- **PETIKAN TEKS**
────────────────
Pertama, ternyata dua orang anggota majelis MA yang memutus perkara majalah TIMEVs Soeharto yaitu H Muhammad Taufiq,SH dan Bahaudin Quadri, SH adalah klien dari pengacara Indriyanto Seno Adji, Felix Tampubolon,OC Kaligis dan Denny Kailimang dalam kasus perkara permohonan uji materiil UU No 22/2004 tentang Komisi Yudisial (KY).

Padahal, para pengacara tersebut adalah kuasa hukum Soeharto dalam kasus Soeharto Vs TIME.Dengan demikian, terdapat konflik kepentingan hakiki di antara mereka. Seharusnya dua orang anggota Majelis tersebut mengundurkan diri ketika mereka mulai menjadi klien para kuasa hukum Soeharto tersebut.

(Antonius Sujata) Kedua, putusan ganti rugi satu triliun rupiah adalah sanksi hukum yang tidak lazim untuk karya jurnalistik karena sangat tinggi sehingga memungkinkan perusahaan pers bangkrut.Bila ini terjadi,berarti pemberedelan media pers yang ditentang di setiap negara demokratis dapat pula terjadi melalui proses hukum selain melalui proses politik.

The Committee to Protect Journalists di New York menyebut putusan kasasi Mahkamah Agung terhadap TIME sebagai ”ganti rugi punitif yang absurd.” Ganti rugi punitif,yang mencerminkan upaya ”membalas dendam,”bertentangan dengan komitmen para pendukung kebebasan pers dan kebebasan berekspresi untuk menetapkan sanksi denda proporsional, yang disesuaikan dengan kemampuan pihak penanggung beban denda, seperti yang sekarang sudah berlaku di beberapa negara.

( Atmakusumah) Ketiga,adanya diskriminasi terhadap pers asing sebagaimana tercantum dalam UU Pers No 40/1999 Pasal 1 (2) Perusahaan pers adalah badan hukum Indonesia yang menyelenggarakan usaha pers meliputi perusahaan media cetak, media elektronik, dan kantor berita, serta per-usahaan media lainnya yang secara khusus menyelenggarakan, menyiarkan, atau menyalurkan informasi.

(6).Pers nasional adalah pers yang diselenggarakan oleh perusahaan pers Indonesia.Pasal 4 (2) disebutkan, terhadap pers nasional tidak dikenakan penyensoran, pembredelan atau pelarangan penyiaran. (3) Untuk menjamin kemerdekaan pers, pers nasional mempunyai hak mencari, memperoleh, dan menyebar- luaskan gagasan dan informasi.
────────────────
- **BLOK DATA**
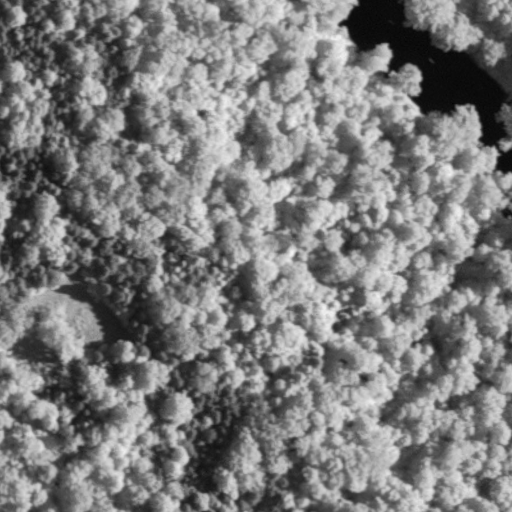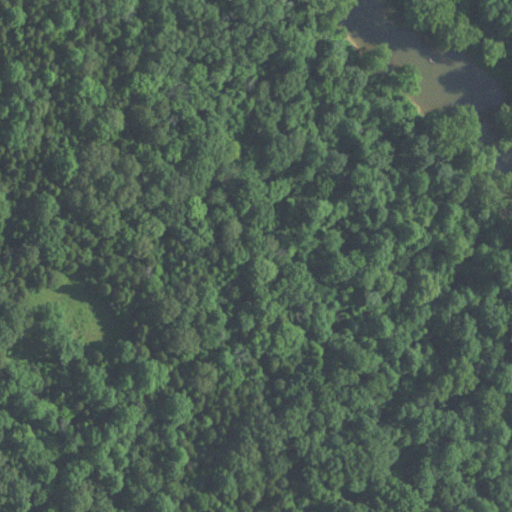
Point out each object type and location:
river: (437, 74)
────────────────
- **SOAL LATIHAN**
• 1. Salin tanpa mengubah satu kata pun bagian petikan tentang perkara TIME melawan Soeharto yang dibuka dengan kata-kata berisi "Pertama, ternyata dua" dan ditutup dengan "hukum Soeharto tersebut.".
• 2. Tuliskan lanjutan petikan tentang perkara TIME melawan Soeharto, dimulai tepat sesudah kalimat terakhir yang ditampilkan.

- **JAWABAN TIAP SOAL**
• 1.
Pertama, ternyata dua orang anggota majelis MA yang memutus perkara majalah TIMEVs Soeharto yaitu H Muhammad Taufiq,SH dan Bahaudin Quadri, SH adalah klien dari pengacara Indriyanto Seno Adji, Felix Tampubolon,OC Kaligis dan Denny Kailimang dalam kasus perkara permohonan uji materiil UU No 22/2004 tentang Komisi Yudisial (KY).

Padahal, para pengacara tersebut adalah kuasa hukum Soeharto dalam kasus Soeharto Vs TIME.Dengan demikian, terdapat konflik kepentingan hakiki di antara mereka. Seharusnya dua orang anggota Majelis tersebut mengundurkan diri ketika mereka mulai menjadi klien para kuasa hukum Soeharto tersebut.

• 2.
Karena TIME bukan pers nasional, haruskah TIME dihukum untuk meminta maaf kepada Soeharto melalui Surat Kabar Kompas,Suara Pembaruan, Media Indonesia, Republika, Suara Karya; TIME Magazine edisi Asia, Eropa, Atlanta; majalah Tempo, Forum Keadilan,Gantra,Gamma, Sinar, dalam 3 kali penerbitan berturut-turut; dan tanggung renteng membayar kerugian immateriil kepada Soeharto sebesar Rp 1 triliun? Buku ini memberikan ilustrasi dan perbandingan data yang cukup komprehensif terhadap buku dan pemberitaan tentang keluarga Cendana yang tidak digugat.

Sajian data, dari dalam dan luar menjadikan para pembaca memahami dengan cepat,mengapa beberapa buku dan pers di dalam negeri tidak digugat? Misalnya, Indra Ismawan, dalam Pengusutan Harta Suharto & Trik Pencucian Uang Haram, Media Pressindo, Yogyakarta (1997).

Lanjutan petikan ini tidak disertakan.